=== WORK INSTRUCTIONS ===
Your task is to filter the entries and copy every line containing the string "country".

=== DATA SUPPLIED ===
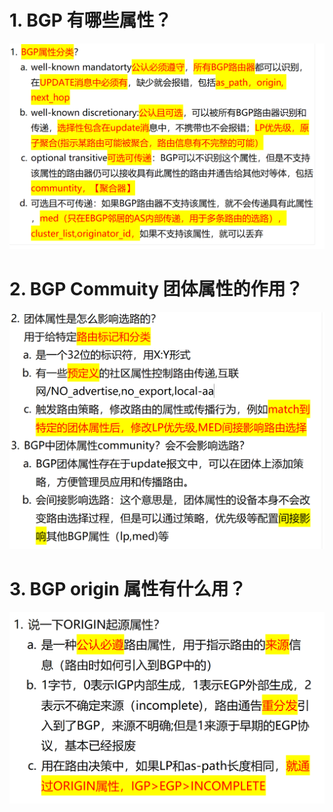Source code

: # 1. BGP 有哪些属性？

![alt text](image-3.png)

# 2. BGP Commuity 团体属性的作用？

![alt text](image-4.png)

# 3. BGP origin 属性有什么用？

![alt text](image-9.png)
...
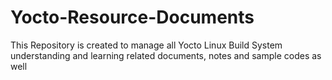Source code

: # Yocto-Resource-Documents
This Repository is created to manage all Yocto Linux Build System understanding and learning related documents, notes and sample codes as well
* * *
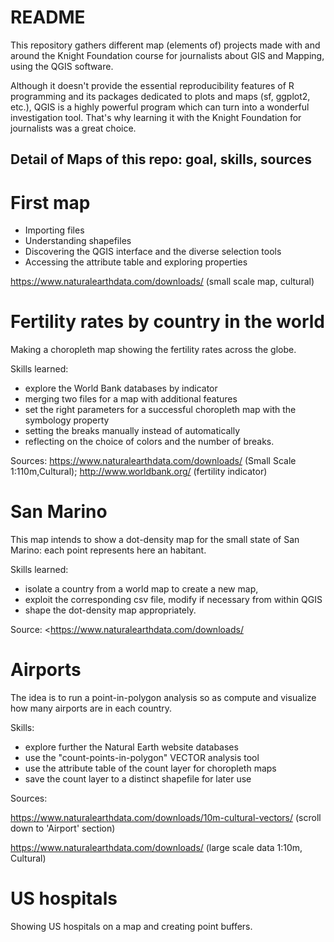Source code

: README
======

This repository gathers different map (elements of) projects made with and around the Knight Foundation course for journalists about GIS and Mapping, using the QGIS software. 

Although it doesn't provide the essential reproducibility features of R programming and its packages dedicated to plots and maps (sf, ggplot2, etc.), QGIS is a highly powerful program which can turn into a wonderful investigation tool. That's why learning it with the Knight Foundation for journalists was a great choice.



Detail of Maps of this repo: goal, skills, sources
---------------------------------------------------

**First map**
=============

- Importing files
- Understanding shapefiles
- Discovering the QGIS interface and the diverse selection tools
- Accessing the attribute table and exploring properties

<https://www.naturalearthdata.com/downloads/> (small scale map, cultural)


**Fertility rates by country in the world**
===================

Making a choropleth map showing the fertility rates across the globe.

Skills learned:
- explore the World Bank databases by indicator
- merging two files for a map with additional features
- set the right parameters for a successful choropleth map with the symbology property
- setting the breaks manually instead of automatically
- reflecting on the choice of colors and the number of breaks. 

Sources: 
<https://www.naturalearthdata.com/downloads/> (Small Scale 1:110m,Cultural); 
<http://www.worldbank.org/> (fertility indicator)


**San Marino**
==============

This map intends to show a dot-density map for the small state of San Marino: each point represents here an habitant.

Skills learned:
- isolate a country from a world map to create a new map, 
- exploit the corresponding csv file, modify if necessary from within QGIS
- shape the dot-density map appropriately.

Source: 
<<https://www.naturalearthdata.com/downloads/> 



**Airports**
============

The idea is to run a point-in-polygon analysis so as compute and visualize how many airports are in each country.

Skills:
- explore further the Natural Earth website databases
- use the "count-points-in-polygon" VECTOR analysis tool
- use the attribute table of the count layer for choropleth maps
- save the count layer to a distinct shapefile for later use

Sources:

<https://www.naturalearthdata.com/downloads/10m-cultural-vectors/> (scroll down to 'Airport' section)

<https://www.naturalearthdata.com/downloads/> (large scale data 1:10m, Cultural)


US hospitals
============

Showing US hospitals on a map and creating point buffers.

=== OUTPUT BELOW ===
**Fertility rates by country in the world**
- isolate a country from a world map to create a new map, 
The idea is to run a point-in-polygon analysis so as compute and visualize how many airports are in each country.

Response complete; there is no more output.